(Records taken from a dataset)

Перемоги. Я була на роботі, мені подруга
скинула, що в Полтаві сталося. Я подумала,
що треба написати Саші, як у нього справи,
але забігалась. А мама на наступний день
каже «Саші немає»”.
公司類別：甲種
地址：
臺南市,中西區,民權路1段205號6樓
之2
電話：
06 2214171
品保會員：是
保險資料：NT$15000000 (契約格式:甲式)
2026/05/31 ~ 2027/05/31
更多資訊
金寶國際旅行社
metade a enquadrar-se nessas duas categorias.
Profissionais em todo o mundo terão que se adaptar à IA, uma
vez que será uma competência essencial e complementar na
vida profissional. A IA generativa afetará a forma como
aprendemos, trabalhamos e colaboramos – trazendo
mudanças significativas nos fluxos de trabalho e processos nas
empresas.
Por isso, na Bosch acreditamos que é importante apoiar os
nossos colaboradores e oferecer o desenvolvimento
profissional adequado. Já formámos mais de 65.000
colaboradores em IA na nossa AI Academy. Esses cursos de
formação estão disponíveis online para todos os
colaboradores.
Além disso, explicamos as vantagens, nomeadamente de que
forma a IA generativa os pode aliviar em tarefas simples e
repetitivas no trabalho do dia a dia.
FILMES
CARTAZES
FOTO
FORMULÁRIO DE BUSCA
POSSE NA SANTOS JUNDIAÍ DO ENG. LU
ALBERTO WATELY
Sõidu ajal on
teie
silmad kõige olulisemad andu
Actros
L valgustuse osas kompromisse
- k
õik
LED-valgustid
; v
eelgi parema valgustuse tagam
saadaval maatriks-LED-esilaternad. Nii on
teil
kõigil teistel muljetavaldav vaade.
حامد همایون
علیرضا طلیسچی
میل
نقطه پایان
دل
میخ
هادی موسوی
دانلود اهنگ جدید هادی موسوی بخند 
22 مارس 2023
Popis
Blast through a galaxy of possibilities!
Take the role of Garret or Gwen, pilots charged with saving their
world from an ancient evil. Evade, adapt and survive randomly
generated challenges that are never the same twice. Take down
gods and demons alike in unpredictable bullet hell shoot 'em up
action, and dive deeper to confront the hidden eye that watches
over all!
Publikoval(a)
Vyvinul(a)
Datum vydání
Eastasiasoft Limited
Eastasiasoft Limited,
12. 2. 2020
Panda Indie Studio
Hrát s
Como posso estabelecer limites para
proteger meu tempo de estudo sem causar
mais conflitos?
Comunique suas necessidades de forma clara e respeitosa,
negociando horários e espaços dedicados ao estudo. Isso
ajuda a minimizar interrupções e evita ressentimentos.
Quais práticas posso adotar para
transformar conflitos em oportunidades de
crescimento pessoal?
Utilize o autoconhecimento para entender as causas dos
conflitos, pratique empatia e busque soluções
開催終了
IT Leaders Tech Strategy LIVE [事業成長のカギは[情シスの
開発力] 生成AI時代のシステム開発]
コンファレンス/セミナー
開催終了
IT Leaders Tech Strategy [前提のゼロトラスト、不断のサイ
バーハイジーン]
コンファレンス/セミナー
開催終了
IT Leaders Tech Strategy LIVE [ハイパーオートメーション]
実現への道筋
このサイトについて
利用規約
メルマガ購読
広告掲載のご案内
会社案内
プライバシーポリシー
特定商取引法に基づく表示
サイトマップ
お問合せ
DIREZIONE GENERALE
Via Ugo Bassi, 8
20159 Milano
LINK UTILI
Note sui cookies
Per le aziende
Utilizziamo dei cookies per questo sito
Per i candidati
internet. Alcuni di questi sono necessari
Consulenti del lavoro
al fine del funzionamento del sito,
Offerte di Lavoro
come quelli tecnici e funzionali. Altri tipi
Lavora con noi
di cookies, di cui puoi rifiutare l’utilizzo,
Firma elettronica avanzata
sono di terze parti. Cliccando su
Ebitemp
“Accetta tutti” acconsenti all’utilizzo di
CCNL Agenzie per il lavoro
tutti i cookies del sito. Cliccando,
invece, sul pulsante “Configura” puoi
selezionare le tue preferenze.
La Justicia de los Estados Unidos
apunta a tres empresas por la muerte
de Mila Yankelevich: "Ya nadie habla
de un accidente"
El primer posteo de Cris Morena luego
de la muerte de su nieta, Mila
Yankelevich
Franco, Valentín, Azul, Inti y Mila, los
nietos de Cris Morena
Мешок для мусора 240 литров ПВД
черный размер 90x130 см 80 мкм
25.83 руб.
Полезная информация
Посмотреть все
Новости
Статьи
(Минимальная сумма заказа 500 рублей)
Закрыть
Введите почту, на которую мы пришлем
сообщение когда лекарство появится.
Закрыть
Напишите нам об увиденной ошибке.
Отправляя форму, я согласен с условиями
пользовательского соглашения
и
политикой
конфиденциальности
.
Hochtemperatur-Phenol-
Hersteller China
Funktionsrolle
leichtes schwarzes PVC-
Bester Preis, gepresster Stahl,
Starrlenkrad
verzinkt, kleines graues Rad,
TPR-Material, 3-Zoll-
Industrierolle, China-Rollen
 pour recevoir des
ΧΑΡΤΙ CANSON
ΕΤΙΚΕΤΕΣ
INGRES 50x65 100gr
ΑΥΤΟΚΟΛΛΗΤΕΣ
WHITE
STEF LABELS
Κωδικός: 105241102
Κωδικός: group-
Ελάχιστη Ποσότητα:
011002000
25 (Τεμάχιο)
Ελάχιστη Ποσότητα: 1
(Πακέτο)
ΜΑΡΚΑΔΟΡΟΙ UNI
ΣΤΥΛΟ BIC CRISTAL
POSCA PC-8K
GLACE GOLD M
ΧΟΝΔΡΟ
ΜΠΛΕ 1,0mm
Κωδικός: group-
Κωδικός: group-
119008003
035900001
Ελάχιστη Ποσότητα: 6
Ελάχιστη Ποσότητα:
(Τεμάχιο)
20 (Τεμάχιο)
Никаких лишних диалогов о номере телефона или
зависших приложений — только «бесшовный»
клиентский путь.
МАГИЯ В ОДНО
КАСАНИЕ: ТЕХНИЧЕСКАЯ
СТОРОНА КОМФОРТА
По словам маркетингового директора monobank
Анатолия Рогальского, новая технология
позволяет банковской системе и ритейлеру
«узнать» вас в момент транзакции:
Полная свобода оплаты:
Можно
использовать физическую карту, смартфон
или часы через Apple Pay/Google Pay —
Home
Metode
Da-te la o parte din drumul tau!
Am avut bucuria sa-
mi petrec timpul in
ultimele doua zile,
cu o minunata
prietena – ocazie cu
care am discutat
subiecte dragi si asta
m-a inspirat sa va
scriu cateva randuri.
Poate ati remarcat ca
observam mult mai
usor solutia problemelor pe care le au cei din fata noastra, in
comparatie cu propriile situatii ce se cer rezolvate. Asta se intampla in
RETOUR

• _The problem_
Print every line of the material above without changing a single character.

• _Output for this exercise_
Перемоги. Я була на роботі, мені подруга
скинула, що в Полтаві сталося. Я подумала,
що треба написати Саші, як у нього справи,
але забігалась. А мама на наступний день
каже «Саші немає»”.
公司類別：甲種
地址：
臺南市,中西區,民權路1段205號6樓
之2
電話：
06 2214171
品保會員：是
保險資料：NT$15000000 (契約格式:甲式)
2026/05/31 ~ 2027/05/31
更多資訊
金寶國際旅行社
metade a enquadrar-se nessas duas categorias.
Profissionais em todo o mundo terão que se adaptar à IA, uma
vez que será uma competência essencial e complementar na
vida profissional. A IA generativa afetará a forma como
aprendemos, trabalhamos e colaboramos – trazendo
mudanças significativas nos fluxos de trabalho e processos nas
empresas.
Por isso, na Bosch acreditamos que é importante apoiar os
nossos colaboradores e oferecer o desenvolvimento
profissional adequado. Já formámos mais de 65.000
colaboradores em IA na nossa AI Academy. Esses cursos de
formação estão disponíveis online para todos os
colaboradores.
Além disso, explicamos as vantagens, nomeadamente de que
forma a IA generativa os pode aliviar em tarefas simples e
repetitivas no trabalho do dia a dia.
FILMES
CARTAZES
FOTO
FORMULÁRIO DE BUSCA
POSSE NA SANTOS JUNDIAÍ DO ENG. LU
ALBERTO WATELY
Sõidu ajal on
teie
silmad kõige olulisemad andu
Actros
L valgustuse osas kompromisse
- k
õik
LED-valgustid
; v
eelgi parema valgustuse tagam
saadaval maatriks-LED-esilaternad. Nii on
teil
kõigil teistel muljetavaldav vaade.
حامد همایون
علیرضا طلیسچی
میل
نقطه پایان
دل
میخ
هادی موسوی
دانلود اهنگ جدید هادی موسوی بخند 
22 مارس 2023
Popis
Blast through a galaxy of possibilities!
Take the role of Garret or Gwen, pilots charged with saving their
world from an ancient evil. Evade, adapt and survive randomly
generated challenges that are never the same twice. Take down
gods and demons alike in unpredictable bullet hell shoot 'em up
action, and dive deeper to confront the hidden eye that watches
over all!
Publikoval(a)
Vyvinul(a)
Datum vydání
Eastasiasoft Limited
Eastasiasoft Limited,
12. 2. 2020
Panda Indie Studio
Hrát s
Como posso estabelecer limites para
proteger meu tempo de estudo sem causar
mais conflitos?
Comunique suas necessidades de forma clara e respeitosa,
negociando horários e espaços dedicados ao estudo. Isso
ajuda a minimizar interrupções e evita ressentimentos.
Quais práticas posso adotar para
transformar conflitos em oportunidades de
crescimento pessoal?
Utilize o autoconhecimento para entender as causas dos
conflitos, pratique empatia e busque soluções
開催終了
IT Leaders Tech Strategy LIVE [事業成長のカギは[情シスの
開発力] 生成AI時代のシステム開発]
コンファレンス/セミナー
開催終了
IT Leaders Tech Strategy [前提のゼロトラスト、不断のサイ
バーハイジーン]
コンファレンス/セミナー
開催終了
IT Leaders Tech Strategy LIVE [ハイパーオートメーション]
実現への道筋
このサイトについて
利用規約
メルマガ購読
広告掲載のご案内
会社案内
プライバシーポリシー
特定商取引法に基づく表示
サイトマップ
お問合せ
DIREZIONE GENERALE
Via Ugo Bassi, 8
20159 Milano
LINK UTILI
Note sui cookies
Per le aziende
Utilizziamo dei cookies per questo sito
Per i candidati
internet. Alcuni di questi sono necessari
Consulenti del lavoro
al fine del funzionamento del sito,
Offerte di Lavoro
come quelli tecnici e funzionali. Altri tipi
Lavora con noi
di cookies, di cui puoi rifiutare l’utilizzo,
Firma elettronica avanzata
sono di terze parti. Cliccando su
Ebitemp
“Accetta tutti” acconsenti all’utilizzo di
CCNL Agenzie per il lavoro
tutti i cookies del sito. Cliccando,
invece, sul pulsante “Configura” puoi
selezionare le tue preferenze.
La Justicia de los Estados Unidos
apunta a tres empresas por la muerte
de Mila Yankelevich: "Ya nadie habla
de un accidente"
El primer posteo de Cris Morena luego
de la muerte de su nieta, Mila
Yankelevich
Franco, Valentín, Azul, Inti y Mila, los
nietos de Cris Morena
Мешок для мусора 240 литров ПВД
черный размер 90x130 см 80 мкм
25.83 руб.
Полезная информация
Посмотреть все
Новости
Статьи
(Минимальная сумма заказа 500 рублей)
Закрыть
Введите почту, на которую мы пришлем
сообщение когда лекарство появится.
Закрыть
Напишите нам об увиденной ошибке.
Отправляя форму, я согласен с условиями
пользовательского соглашения
и
политикой
конфиденциальности
.
Hochtemperatur-Phenol-
Hersteller China
Funktionsrolle
leichtes schwarzes PVC-
Bester Preis, gepresster Stahl,
Starrlenkrad
verzinkt, kleines graues Rad,
TPR-Material, 3-Zoll-
Industrierolle, China-Rollen
 pour recevoir des
ΧΑΡΤΙ CANSON
ΕΤΙΚΕΤΕΣ
INGRES 50x65 100gr
ΑΥΤΟΚΟΛΛΗΤΕΣ
WHITE
STEF LABELS
Κωδικός: 105241102
Κωδικός: group-
Ελάχιστη Ποσότητα:
011002000
25 (Τεμάχιο)
Ελάχιστη Ποσότητα: 1
(Πακέτο)
ΜΑΡΚΑΔΟΡΟΙ UNI
ΣΤΥΛΟ BIC CRISTAL
POSCA PC-8K
GLACE GOLD M
ΧΟΝΔΡΟ
ΜΠΛΕ 1,0mm
Κωδικός: group-
Κωδικός: group-
119008003
035900001
Ελάχιστη Ποσότητα: 6
Ελάχιστη Ποσότητα:
(Τεμάχιο)
20 (Τεμάχιο)
Никаких лишних диалогов о номере телефона или
зависших приложений — только «бесшовный»
клиентский путь.
МАГИЯ В ОДНО
КАСАНИЕ: ТЕХНИЧЕСКАЯ
СТОРОНА КОМФОРТА
По словам маркетингового директора monobank
Анатолия Рогальского, новая технология
позволяет банковской системе и ритейлеру
«узнать» вас в момент транзакции:
Полная свобода оплаты:
Можно
использовать физическую карту, смартфон
или часы через Apple Pay/Google Pay —
Home
Metode
Da-te la o parte din drumul tau!
Am avut bucuria sa-
mi petrec timpul in
ultimele doua zile,
cu o minunata
prietena – ocazie cu
care am discutat
subiecte dragi si asta
m-a inspirat sa va
scriu cateva randuri.
Poate ati remarcat ca
observam mult mai
usor solutia problemelor pe care le au cei din fata noastra, in
comparatie cu propriile situatii ce se cer rezolvate. Asta se intampla in
RETOUR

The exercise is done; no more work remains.